The researchers used UCT QuEChERS products to perform the pesticides extractions and clean-up. Extraction salts consisted of CEN EN 15662, 4 g. of MgSO4, 1 g. NaCl, 1 g sodium citrate dihydrate, and 0.5 g. disodium hydrogen citrate sesquihydrate (UCT # ECQUEU750CT-MP). Extract clean-up used UCT# ECQUEU615CT, which contained 900 mg. MgSO4, 150 mg. primary secondary amine (PSA), and 45 mg. of graphitized carbon black (GCB).

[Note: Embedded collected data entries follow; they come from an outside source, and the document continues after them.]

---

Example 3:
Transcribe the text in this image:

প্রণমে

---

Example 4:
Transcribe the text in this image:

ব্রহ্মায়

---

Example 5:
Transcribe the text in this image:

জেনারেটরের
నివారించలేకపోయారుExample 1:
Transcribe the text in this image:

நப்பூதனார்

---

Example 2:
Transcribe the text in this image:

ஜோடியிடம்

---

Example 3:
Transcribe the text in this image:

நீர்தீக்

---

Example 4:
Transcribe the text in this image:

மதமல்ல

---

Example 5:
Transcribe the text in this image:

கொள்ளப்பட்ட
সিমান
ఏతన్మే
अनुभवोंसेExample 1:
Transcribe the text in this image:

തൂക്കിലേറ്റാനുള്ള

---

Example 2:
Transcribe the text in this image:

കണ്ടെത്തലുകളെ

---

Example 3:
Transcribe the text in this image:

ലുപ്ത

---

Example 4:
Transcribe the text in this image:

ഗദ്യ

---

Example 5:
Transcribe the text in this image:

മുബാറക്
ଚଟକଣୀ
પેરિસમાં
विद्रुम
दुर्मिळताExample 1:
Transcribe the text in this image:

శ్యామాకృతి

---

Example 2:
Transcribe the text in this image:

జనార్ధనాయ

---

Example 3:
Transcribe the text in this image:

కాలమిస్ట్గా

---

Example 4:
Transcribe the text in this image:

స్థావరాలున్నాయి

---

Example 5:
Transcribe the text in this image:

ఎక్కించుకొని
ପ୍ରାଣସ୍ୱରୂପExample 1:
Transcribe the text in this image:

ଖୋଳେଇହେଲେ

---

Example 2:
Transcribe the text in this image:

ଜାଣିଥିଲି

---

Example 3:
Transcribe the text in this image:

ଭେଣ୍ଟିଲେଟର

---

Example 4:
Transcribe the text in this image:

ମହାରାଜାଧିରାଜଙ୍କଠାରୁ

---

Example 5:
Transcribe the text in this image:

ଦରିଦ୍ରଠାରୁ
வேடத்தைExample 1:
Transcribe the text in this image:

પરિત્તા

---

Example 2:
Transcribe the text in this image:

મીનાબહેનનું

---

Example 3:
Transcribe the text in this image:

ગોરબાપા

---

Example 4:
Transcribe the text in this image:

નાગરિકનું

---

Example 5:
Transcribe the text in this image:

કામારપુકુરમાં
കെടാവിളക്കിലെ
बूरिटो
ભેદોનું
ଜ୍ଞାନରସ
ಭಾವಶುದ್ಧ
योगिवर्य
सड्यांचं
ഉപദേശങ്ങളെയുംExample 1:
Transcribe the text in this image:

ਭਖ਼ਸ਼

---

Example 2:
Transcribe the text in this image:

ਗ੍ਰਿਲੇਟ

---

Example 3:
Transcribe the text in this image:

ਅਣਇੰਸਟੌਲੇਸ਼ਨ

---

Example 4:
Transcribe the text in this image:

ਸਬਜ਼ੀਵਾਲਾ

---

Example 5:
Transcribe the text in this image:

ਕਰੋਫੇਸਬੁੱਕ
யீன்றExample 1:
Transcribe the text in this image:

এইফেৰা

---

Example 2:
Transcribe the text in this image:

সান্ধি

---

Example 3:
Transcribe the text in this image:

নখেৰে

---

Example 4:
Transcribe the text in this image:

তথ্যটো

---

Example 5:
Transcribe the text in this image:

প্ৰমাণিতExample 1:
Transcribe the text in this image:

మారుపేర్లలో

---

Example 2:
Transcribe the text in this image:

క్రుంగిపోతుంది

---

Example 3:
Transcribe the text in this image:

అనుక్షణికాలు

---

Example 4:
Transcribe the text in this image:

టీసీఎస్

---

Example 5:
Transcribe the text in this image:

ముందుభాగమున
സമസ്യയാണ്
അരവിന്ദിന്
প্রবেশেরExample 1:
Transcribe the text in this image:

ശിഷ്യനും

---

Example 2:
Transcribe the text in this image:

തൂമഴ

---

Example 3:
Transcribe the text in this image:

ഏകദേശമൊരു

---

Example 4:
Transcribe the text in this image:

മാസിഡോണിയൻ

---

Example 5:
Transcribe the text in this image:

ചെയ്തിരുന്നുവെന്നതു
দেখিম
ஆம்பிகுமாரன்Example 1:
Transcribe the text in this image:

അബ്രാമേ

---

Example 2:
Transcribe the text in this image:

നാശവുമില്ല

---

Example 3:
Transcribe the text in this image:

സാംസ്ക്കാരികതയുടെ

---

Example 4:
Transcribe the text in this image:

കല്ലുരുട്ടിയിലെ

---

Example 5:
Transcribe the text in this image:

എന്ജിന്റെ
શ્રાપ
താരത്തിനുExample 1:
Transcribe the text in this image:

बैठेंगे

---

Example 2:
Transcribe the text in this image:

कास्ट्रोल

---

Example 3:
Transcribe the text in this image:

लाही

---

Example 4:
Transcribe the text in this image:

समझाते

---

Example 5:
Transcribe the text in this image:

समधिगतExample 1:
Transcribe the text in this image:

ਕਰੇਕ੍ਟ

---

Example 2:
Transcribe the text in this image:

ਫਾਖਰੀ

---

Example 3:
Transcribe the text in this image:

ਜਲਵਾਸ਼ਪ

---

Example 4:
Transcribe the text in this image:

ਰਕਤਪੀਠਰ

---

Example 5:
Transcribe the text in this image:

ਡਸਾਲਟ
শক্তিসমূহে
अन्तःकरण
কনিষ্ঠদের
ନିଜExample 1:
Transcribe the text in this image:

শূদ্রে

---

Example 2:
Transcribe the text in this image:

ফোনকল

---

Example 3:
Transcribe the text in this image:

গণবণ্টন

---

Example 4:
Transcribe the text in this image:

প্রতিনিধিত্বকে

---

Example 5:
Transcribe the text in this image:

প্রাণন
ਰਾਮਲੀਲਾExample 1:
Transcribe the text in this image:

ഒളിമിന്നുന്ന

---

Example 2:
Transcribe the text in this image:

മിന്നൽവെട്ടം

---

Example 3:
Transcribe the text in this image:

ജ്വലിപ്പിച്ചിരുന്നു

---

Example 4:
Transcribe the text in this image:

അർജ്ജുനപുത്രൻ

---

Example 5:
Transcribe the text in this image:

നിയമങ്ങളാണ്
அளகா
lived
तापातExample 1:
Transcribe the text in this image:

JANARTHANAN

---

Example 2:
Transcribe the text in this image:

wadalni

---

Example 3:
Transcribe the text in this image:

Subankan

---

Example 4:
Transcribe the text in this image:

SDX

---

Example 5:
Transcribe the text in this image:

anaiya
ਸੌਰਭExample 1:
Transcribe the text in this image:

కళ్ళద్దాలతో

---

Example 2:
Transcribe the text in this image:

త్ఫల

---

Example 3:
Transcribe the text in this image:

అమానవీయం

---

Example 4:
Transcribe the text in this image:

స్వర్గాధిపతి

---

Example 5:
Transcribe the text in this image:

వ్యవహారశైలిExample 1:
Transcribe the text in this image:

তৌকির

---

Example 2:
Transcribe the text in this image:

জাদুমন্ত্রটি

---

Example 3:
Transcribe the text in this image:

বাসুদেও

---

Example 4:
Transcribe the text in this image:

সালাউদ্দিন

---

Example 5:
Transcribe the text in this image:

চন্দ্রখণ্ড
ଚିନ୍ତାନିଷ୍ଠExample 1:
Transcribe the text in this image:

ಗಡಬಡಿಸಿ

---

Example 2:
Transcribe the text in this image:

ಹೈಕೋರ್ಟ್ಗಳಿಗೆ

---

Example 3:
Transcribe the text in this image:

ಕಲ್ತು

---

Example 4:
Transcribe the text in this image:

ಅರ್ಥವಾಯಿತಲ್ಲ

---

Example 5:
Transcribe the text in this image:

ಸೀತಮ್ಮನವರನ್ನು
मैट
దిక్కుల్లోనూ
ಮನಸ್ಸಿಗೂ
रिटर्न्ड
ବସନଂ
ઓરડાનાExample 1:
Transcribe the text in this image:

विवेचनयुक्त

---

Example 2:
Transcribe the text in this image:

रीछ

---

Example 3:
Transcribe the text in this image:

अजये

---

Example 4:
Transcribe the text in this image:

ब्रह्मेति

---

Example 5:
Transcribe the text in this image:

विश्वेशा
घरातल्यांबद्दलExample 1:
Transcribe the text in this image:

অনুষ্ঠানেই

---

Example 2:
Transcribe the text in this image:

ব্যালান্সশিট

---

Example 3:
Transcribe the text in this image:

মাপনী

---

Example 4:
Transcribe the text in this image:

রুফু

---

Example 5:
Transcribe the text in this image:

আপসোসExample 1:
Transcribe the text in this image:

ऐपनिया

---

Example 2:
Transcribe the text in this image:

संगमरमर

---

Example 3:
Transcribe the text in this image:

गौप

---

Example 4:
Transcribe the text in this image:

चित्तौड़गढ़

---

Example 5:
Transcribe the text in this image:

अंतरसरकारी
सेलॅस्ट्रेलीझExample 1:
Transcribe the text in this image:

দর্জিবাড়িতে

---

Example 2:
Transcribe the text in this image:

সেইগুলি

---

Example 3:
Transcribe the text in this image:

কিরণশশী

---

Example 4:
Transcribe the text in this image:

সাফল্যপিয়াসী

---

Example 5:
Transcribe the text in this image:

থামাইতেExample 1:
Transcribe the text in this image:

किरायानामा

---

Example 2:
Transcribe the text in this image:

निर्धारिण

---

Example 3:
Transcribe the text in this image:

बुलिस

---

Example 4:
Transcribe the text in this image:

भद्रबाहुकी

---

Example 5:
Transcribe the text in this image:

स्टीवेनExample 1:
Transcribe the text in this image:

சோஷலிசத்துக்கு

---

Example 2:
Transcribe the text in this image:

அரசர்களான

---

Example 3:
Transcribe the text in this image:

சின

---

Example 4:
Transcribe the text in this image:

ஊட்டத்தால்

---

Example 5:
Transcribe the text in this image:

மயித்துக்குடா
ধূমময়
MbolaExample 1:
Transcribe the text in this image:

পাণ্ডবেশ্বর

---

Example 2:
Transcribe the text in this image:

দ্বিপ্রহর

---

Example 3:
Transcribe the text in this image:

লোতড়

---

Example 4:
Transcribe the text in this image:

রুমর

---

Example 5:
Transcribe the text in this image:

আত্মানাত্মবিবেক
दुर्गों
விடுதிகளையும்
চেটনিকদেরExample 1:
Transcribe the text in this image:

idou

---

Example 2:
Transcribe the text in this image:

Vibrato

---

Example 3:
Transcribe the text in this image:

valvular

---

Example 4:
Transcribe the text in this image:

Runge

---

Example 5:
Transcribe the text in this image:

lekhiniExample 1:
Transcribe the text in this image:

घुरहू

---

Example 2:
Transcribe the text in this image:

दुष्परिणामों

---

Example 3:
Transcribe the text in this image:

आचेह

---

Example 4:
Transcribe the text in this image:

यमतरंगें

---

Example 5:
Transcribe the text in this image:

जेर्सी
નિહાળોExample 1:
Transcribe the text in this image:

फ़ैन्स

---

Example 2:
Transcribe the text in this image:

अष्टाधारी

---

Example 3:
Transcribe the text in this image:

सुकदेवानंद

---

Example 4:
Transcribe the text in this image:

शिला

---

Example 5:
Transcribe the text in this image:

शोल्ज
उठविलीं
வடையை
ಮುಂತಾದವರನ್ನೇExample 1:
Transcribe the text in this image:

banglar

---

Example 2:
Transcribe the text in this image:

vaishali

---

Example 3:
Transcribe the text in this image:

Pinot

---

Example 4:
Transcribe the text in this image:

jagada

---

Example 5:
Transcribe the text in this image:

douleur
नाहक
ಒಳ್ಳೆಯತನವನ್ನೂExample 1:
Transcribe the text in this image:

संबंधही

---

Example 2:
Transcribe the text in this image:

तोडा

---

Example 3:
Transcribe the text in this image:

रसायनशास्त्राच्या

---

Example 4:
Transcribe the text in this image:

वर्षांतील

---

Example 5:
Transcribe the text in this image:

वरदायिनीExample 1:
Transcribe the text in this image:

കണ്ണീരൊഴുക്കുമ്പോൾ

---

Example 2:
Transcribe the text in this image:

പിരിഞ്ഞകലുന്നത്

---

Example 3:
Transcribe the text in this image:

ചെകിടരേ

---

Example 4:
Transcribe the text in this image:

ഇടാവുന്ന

Samples were screened for 407 pesticides and Arsenic (As), Cadmium (Cd), Cobalt (Co), Chromium (Cr), Mercury (Hg), Nickle (Ni), and Lead (Pb). LC/MS/MS and GC/MS/MS were used for pesticide analysis, and elements were analyzed using ICP/MS.
23 pesticide residues were detected in all but one brand of cigarettes, consisting of azoxystrobin, carbendazim, cyprodinil, fludioxonil, flutriafol, metalaxyl, 2-phenylphenol, tebuconazole, thiabendazole, thiophanate-methyl, triadimenol, and trifloxystrobin, acetamiprid, anthraquinone, chlorantraniliprole, imidacloprid, permethrin (trans), piperonyl butoxide, tetramethrin I, triflumuron, alachlor, bromopropylate, and pendimethalin. The average concentration of all detected pesticides ranged from 0.004 to 1.155 ppm.
The average elemental concentration found in eight tobacco brands was in the following order: Hg < As <Pb < Cd < Co < Cr < Ni.
The study analyzed tobacco for particulate trace elements of heavy metals, metalloids, and pesticide residues. Results indicate that tobacco contains significant concentrations of toxic metal(loid)s and banned pesticides. Heavy metals; As, Cr, Cd, Pd, and Ni were present in all samples. The calculated ILCR values show that these carcinogenic elements present in cigarette smoke can cause a significant increase in lifetime cancer risk.
Mohammed A. Al Mutairi, Hatim A. Al Herbish, Rakan S. Al-Ajmi, Hatim Z. Alhazmi, Reham A. Al-Dhelaan & Abdullah M. Alowaifeer (2022) Analyzing pesticides and metal(loid)s in imported tobacco to Saudi Arabia and risk assessment of inhalation exposure to certain metals, Inhalation Toxicology.